Tüm evrenin ve her canlının yapısında varolan bir
hareket. Gizli, engin, tatlı ve dehşet yerici bir hareket. Kur'an'ın bu
kısa işareti, o büyük hareketi insanın kalbine ve beşerin aklına
göstermektedir.' Her ye gücü yeten, onları yoktan vareden, onlara
merhamet eden ve işlerini proğramlayan Allah'ın eliyle dokunan hareket.

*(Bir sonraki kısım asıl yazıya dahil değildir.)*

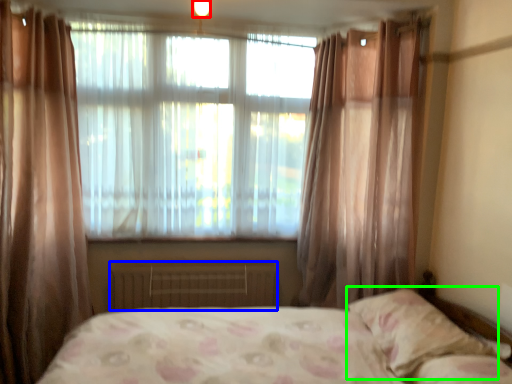
Question: Which object is the closest to the light (highlighted by a red box)? Choose among these: radiator (highlighted by a blue box) or pillow (highlighted by a green box).

Choices:
 (A) radiator
 (B) pillow

Answer: (A)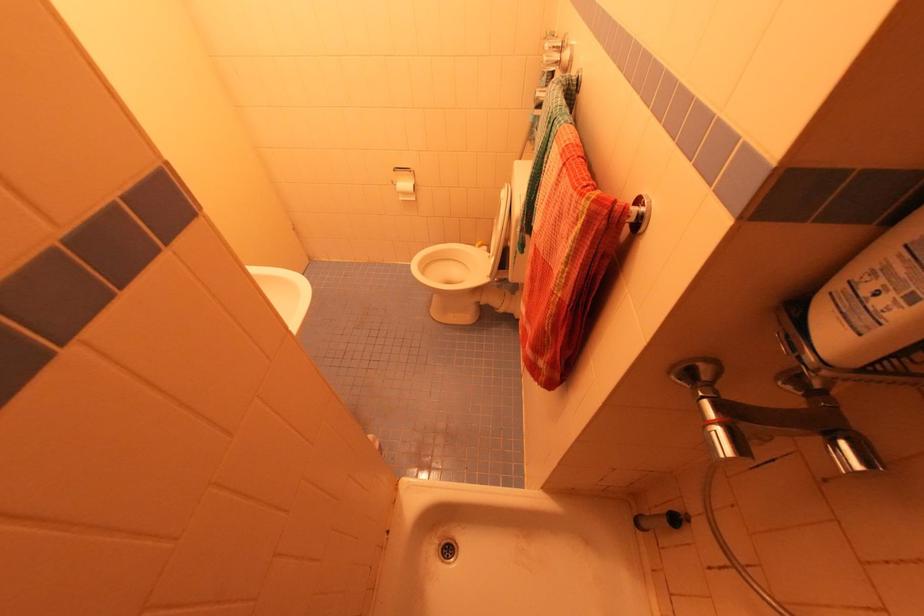
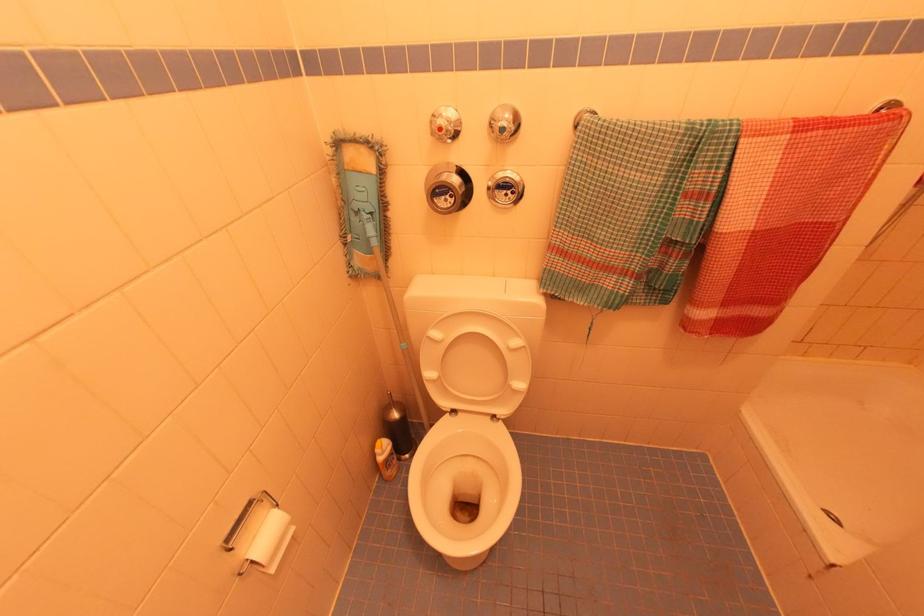
Find the pixel in the second image that matches point 482,249 in the first image.

(385, 448)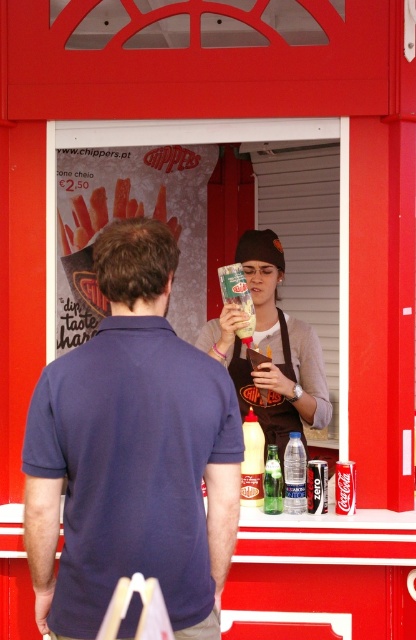
Is navy blue polo shirt at center to the left of clear plastic bottle at center from the viewer's perspective?

Yes, navy blue polo shirt at center is to the left of clear plastic bottle at center.

Is navy blue polo shirt at center shorter than clear plastic bottle at center?

In fact, navy blue polo shirt at center may be taller than clear plastic bottle at center.

Who is more distant from viewer, [188,480] or [284,456]?

The point [284,456] is behind.

The width and height of the screenshot is (416, 640). I want to click on navy blue polo shirt at center, so click(131, 454).

Does matte cardboard sign at center appear under yellow plastic bottle at center?

Actually, matte cardboard sign at center is above yellow plastic bottle at center.

Looking at this image, between matte cardboard sign at center and yellow plastic bottle at center, which one appears on the right side from the viewer's perspective?

yellow plastic bottle at center

Is point (163, 198) positioned in front of point (257, 438)?

No, it is behind (257, 438).

This screenshot has height=640, width=416. I want to click on matte cardboard sign at center, so click(83, 220).

Between navy blue polo shirt at center and brown fabric apron at center, which one has less height?

brown fabric apron at center is shorter.

Which is behind, point (198, 566) or point (262, 380)?

The point (262, 380) is more distant.

Where is `navy blue polo shirt at center`? The height and width of the screenshot is (640, 416). navy blue polo shirt at center is located at coordinates (131, 454).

İnsanlar nasıl olur da işlerini merhametle proğramlayan Allah'tan ayrı
bir proğram yapmaya kalkışabilirler? Hakîm ve Habîr olan Allah'ın
düzene koyduğu bu evrenin birer parçaları oldukları halde, nasıl olur
da kendilerine canlarının istediği düzenler seçebilirler?
Sonra hepsinin rızkı Allah'ın elinde olduğu ve
hepsi de O'na muhtaç olduğu halde, nasıl bir kısmı bir kısmını kul
yapabilir, bazıları bazılarını Rabbler edinebilirler?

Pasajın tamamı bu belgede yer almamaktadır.